不況の原因は、バブル時代の過剰投資によって過剰な設備を抱え込んでいることだという話は、1990年代後半によく聞いた。
その伝で行けば、これから先たとえ景気回復で好況にてんじたところで、昔と生産構造が異なっているんだから、電力の消費がそんなに増えるはずがない。
そのなかで、過去の投資額を取り戻すだけの稼働をしていない原発を抱え込んでいる電力会社の都合が、原発再稼働に走らせていることは、だれもはっきり言わないけど、分っていることである。
経産省あたりの発言をよくよく聞いてみれば、40年を過ぎた原発は廃炉にするが、まだモトがとれていない原発はなんとか動かせないかと画策しているのだということはなんとなく透けて見える。
首相は、原子力規制委員会が世界一安全な基準をクリアした安全な原発は再稼働させるといっているが、規制委員会の田中委員長は基準をクリアしたことは確かだが、それが安全を担保したものではないと繰り返し言っている。
だいたい、日本の規制基準が世界一厳しいなどということはない。なぜなら、欧州の新しい原発にはある設備が日本の原発にはない。そもそも建設後20年以上の原発が多い日本の原発は、安全面でも古い。

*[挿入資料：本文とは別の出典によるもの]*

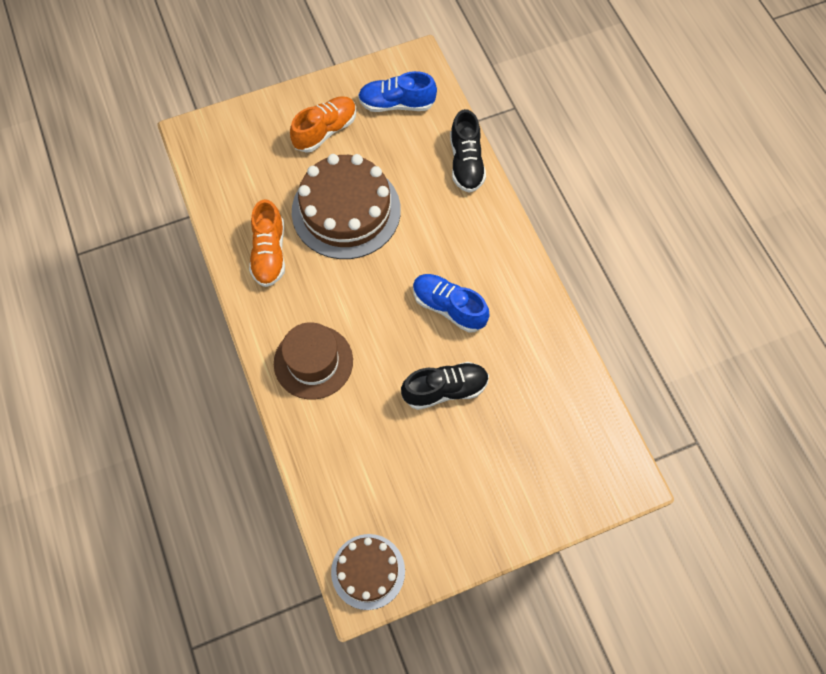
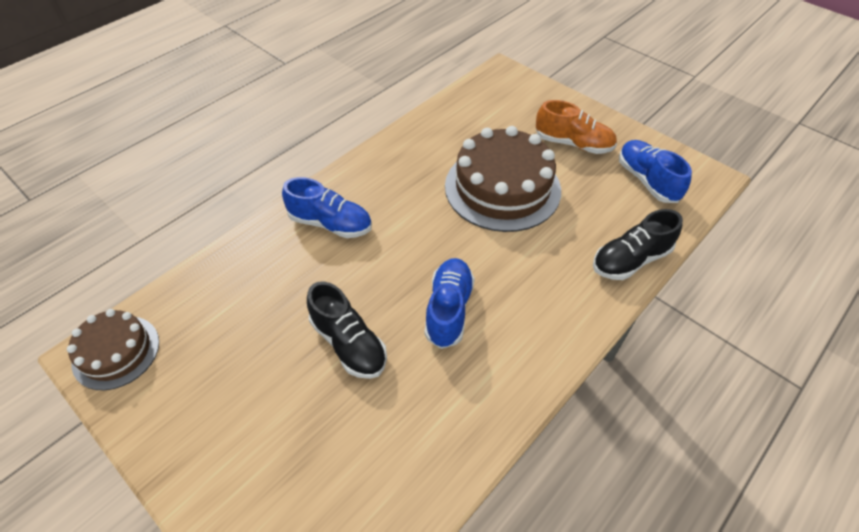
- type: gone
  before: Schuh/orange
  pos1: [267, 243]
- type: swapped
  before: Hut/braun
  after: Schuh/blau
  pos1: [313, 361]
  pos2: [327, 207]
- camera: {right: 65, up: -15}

鹿児島の川内原発などをみると、過去と違うのは原発の立地自治体である薩摩川内市の市長と鹿児島県知事は再稼働に前向きで、その周辺の自治体は一応に再稼働に疑問を呈している。
しかし市長も知事も、国が安全を保障してくれるようにしきりに促している。つまり自分の判断で受け入れた訳ではないという「逃げ道」を作ろうとしているように見える。
つまり、原子力規制委員長も首相も、あるいは県知事も市長も、なんとか最後のハンコを押したのは自分じゃないという逃げ道を作りつつ、再稼働に持ち込もうとしている。
よく反原発活動をしている人たちは、多くの人が東電の福島原発4号機があと少しで東日本が壊滅するほどの放射能漏れを起こす寸前だったことを知らされていないから、原発反対の運動が盛り上がらないのだと勘違いしている。
実は多くの人が、そのことをうすうす感じていたし、いまも感じているのである。だが、見たくないものは見ないし、その話はしたくない気分なのだ。だから反原発運動家が啓蒙的に知識を解こうとするのを、忌まわしく感じるのだ。
薩摩川内市民の多くも、原発がたとえ再稼働して大きな事故を幸いにも起こさなかったとしても、そんなに先がない話だということは知っている(というかうすうす感じている)のであろう。
良心的な人たちは、原発に代わる地場産業の提示がないから人々を説得できないかのようなことをいうが、実を言えばそんなオルタナティブがたとえあったとしても、たぶん腰が重いというのがホントのところだろう。
昨日と変わらないルーティンワークの世界に埋もれている東京のヤツらに、自分の日常を変えて欲しくない、もし危ない橋だとわかっても、あまりこれまでの生活は変えたくない、そういう気分が原発再稼働を受け入れる人々の根底にあるような・・・。